Monday 23 July 2012

chocolate dipped frozen bananas…. summer love

There are worse things to give in to when you’ve got a sugar craving. Much worse. A chocolate covered frozen banana is not one of them.
Seriously, give yourself a break from all your “shoulds” & “shouldn’ts” & just give in once in a while. It’s summer. It’s hot. You’ve worked all year slaving away in the gym to get the perfect body, and now it’s time to reward yourself.
Did you know that a little bit of dark chocolate is good for you? I’m talking real chocolate though, not candy bars that are filled with sugars, preservatives, artificial flavorings & who knows what else. So when you think about this, these bananas are good for you. It’s just chocolate & bananas, you can’t go wrong! Not to mention that when the bananas freeze they maintain this creamy texture which contrasts perfectly with the crunch of the outer shell.
What you will need:
- 12 popsicle sticks
- parchment paper
- 2 pipping bags
- 3 large jam jars
Ingredients:
- 3 large bananas
- 400g white chocolate (28%)
- 400g milk chocolate (52%)
- 400g dark chocolate (74%+)
Directions:
1. peel the bananas, cut off the ends & then cut them in half. Each banana should make two popsicles.
2. insert a popsicle stick into the end of each banana about half way in. Place the bananas on a plate & into the freezer. Freeze for an hour or two until they are frozen solid.
3. Once the bananas are frozen, you can begin to melt the chocolate.
4. cover a counter or oven tray with parchment paper.
5. Finely chop the dark chocolate & place it in a double boiler to melt. Once melted, transfer it to one of the jam jars. Remove four of the bananas from the freezer & submerge one into the chocolate completely. Remove it & gently shake so that the excess chocolate drips off. The chocolate should harden into a shell quickly due to the temperature of the bananas, once hard it can be laid flat on the parchment paper so that you can move onto the next one.
6. once all four bananas have been covered, move onto the milk chocolate & repeat the steps above. Lastly, move onto the white chocolate until all 12 popsicles are covered.
7. once the bananas are covered, 2 table spoons of dark chocolate can be placed inside of one of the pipping bags. Close the opening, and then cut a tiny hole into the end. Drizzle the white chocolate bananas with the dark chocolate to decorate. For the milk chocolate & dark chocolate bananas, repeat the process using white chocolate.
8. once finished, return to the freezer until you’re ready to consume. These can be kept for two weeks up to a month.
Tips:
*** if you’d like something a little more playful, the bananas can be covered in sprinkles, chopped nuts, candy or anything else you can think of. This will have to be done before the chocolate hardens into a shell though so work quickly.
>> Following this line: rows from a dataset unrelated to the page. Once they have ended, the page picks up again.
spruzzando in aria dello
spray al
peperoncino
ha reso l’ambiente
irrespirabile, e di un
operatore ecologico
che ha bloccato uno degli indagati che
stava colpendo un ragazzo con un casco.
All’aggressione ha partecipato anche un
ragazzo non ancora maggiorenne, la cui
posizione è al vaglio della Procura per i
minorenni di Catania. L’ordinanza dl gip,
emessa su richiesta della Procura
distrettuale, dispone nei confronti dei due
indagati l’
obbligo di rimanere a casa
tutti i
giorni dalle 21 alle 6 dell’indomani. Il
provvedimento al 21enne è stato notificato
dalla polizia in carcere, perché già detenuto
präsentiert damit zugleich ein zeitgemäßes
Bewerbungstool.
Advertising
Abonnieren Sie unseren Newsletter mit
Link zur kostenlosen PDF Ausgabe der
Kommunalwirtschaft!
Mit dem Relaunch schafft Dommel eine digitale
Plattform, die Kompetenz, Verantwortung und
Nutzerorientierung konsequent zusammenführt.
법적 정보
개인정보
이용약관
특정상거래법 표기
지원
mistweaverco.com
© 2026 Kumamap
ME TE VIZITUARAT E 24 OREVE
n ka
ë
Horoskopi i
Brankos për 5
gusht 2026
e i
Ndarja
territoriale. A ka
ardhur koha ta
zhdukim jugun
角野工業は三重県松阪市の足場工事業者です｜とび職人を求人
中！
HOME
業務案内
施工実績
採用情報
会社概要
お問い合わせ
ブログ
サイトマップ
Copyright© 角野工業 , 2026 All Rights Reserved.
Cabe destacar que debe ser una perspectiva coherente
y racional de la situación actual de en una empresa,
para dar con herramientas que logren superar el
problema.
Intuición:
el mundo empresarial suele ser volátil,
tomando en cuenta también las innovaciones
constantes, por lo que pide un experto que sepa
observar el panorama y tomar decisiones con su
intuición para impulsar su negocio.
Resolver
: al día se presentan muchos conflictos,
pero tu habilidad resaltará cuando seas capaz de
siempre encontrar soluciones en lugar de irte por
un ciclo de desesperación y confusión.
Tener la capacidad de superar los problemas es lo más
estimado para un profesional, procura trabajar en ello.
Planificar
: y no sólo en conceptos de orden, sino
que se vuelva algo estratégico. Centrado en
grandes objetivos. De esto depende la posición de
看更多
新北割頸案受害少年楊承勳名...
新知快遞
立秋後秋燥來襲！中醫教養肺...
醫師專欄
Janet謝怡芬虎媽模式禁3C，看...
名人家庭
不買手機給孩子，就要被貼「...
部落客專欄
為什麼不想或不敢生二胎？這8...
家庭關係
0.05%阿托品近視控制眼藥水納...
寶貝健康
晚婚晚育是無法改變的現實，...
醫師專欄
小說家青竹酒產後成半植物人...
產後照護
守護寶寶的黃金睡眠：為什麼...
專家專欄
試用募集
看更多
*** I like to melt my chocolate directly in the jam jars which I then submerge in a pot of warm water set to medium-low heat on the stove. Things to remember are to not let any water into the jars as water & chocolate have an adverse effect on each other when you’re trying to melt chocolate. The reason I like using the jars is that when I’m done using the melted chocolate for dipping, I can just put the lid on the jar & set it aside until next time. Cleanup is easier too.
*** once again, it’s all gluten-free!!!